Zinalsiet

Het mineraal zinalsiet is een gehydrateerd-zink-aluminium-silicaat met de chemische formule Zn2AlSi2O5(OH)4·2(H2O). Het fylosilicaat behoort tot de serpentijn-groep.

Download our Free bookmarks organizing software today!

Search results for 'Zinalsiet':

More information on 'Zinalsiet':

Het mineraal zinalsiet is een gehydrateerd-zink-aluminium-silicaat met de chemische formule Zn2AlSi2O5(OH)4·2(H2O). Het fylosilicaat behoort tot de serpentijn-groep.

Het witte, roze of roodbruine zinalsiet heeft een glasglans, een witte streepkleur en de splijting van het mineraal is onbekend. Het kristalstelsel is monoklien. Zinalsiet heeft een gemiddelde dichtheid van 3,007, de hardheid is 2,5 tot 3 en het mineraal is niet radioactief.

De naam van het mineraal zinalsiet is afgeleid van de samenstelling; de elementen zink, aluminium en silicium.

Het mineraal zinalsiet wordt gevormd als verweringsproduct van zink-afzettingen.
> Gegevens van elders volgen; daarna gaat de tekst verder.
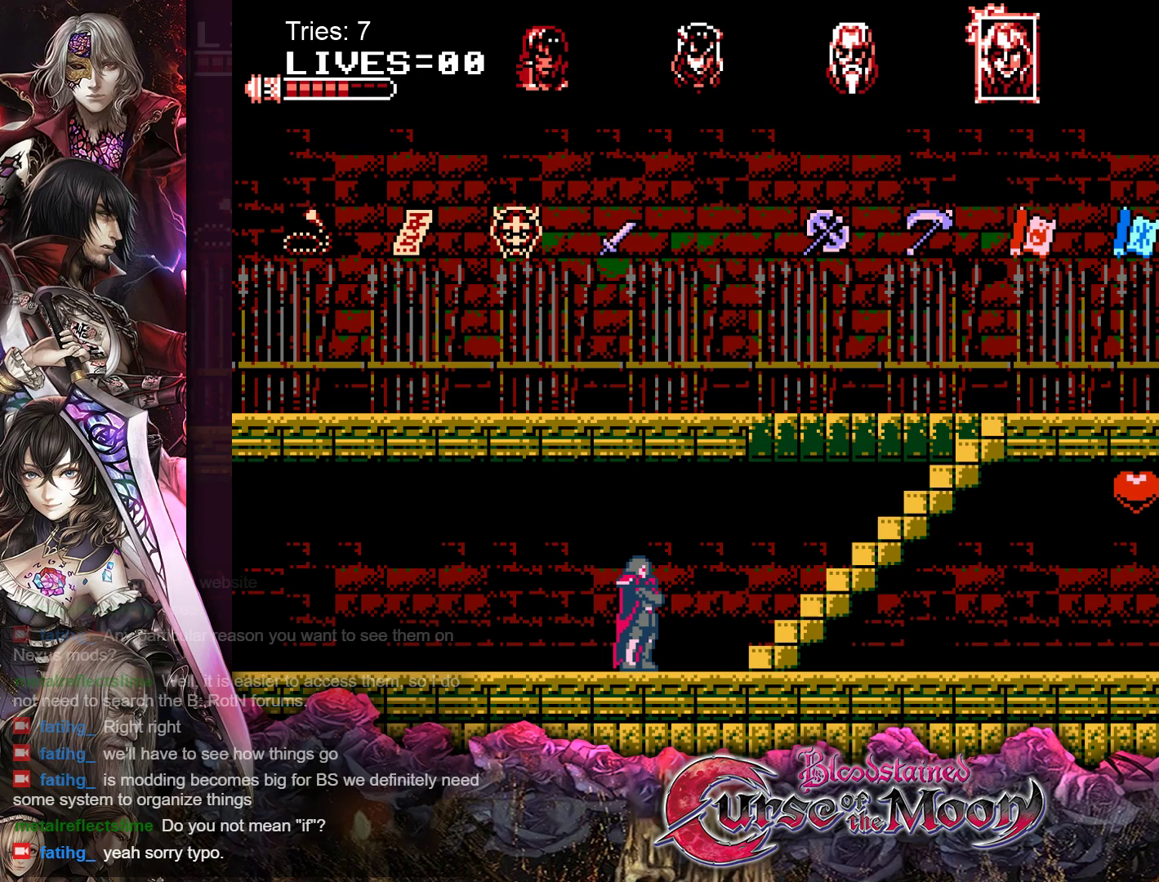
{"buttons": ["DPAD_RIGHT"], "events": [[283, "DPAD_RIGHT", "down"]]}
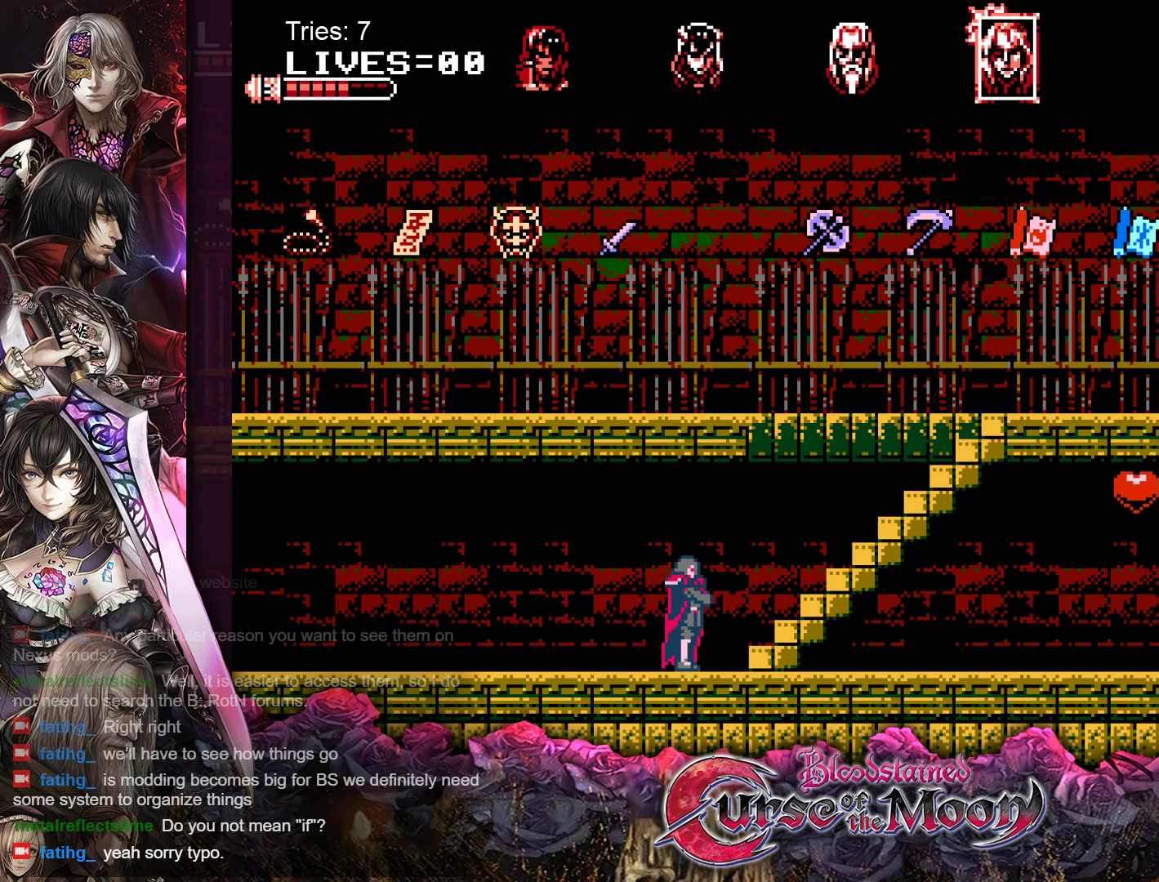
{"buttons": ["DPAD_RIGHT"], "events": []}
De typelocatie is gelegen in Kazachstan.

Categorieën: Mineraal | Fylosilicaat | Verbinding van zink | Verbinding van aluminium

Hydraat

Een hydraat is een stof waarin water in sterke binding opgenomen is. Zo zijn er zouthydraten, maar ook hydraten van methaan, en 'legeringen' tussen ijs of zeer koud water (rond het vriespunt) en gassen (gashydraten). Methaanhydraten kunnen spontaan gevormd worden als aardgas met water onder hoge druk bij niet al te hoge temperaturen opgeslagen of getransporteerd wordt. Deze combinatie van materialen komt bijvoorbeeld voor in de transportleidingen van offshore productieplatforms naar de kust. Omdat methaanhydraat een vaste stof is, kan het deze transportleidingen verstoppen. Om hydraatvorming tegen te gaan wordt bij vervoer van ongereinigd aardgas altijd een middel toegevoegd dat het water bindt. Glycol is een veel gebruikt middel, methanol wordt gebruikt als er al hydraatvorming opgetreden is. Bij het ontvangstpunt wordt het water uit het glycol gekookt en het zuivere glycol teruggestuurd voor hergebruik.

Het vermoeden bestaat dat zich op de bodem van de oceanen hydraatafzettingen bevinden, dit is echter nog niet aangetoond. Het spontaan uitéénvallen van zo'n afzetting in water en gas zou dan een verklaring kunnen zijn voor anderszins onverklaarbare schipbreuken zoals in de Bermuda driehoek voorkomen.

Categorie: Chemische stof

Silicaat

Nesosilicaat -- Inosilicaat -- Sorosilicaat -- Cyclosilicaat -- Tectosilicaat -- Fylosilicaat

Categorie: Silicaat

Fylosilicaat

Een fylosilicaat is een silicaat waarbij de silica tetraeders volgens een platige structuur gerangschikt zijn. Tussen twee vlakken met silica tetraeders heerst een zwakke binding tussen vrije zuurstofatomen. Door deze structuur splijten fylosilicaten heel makkelijk.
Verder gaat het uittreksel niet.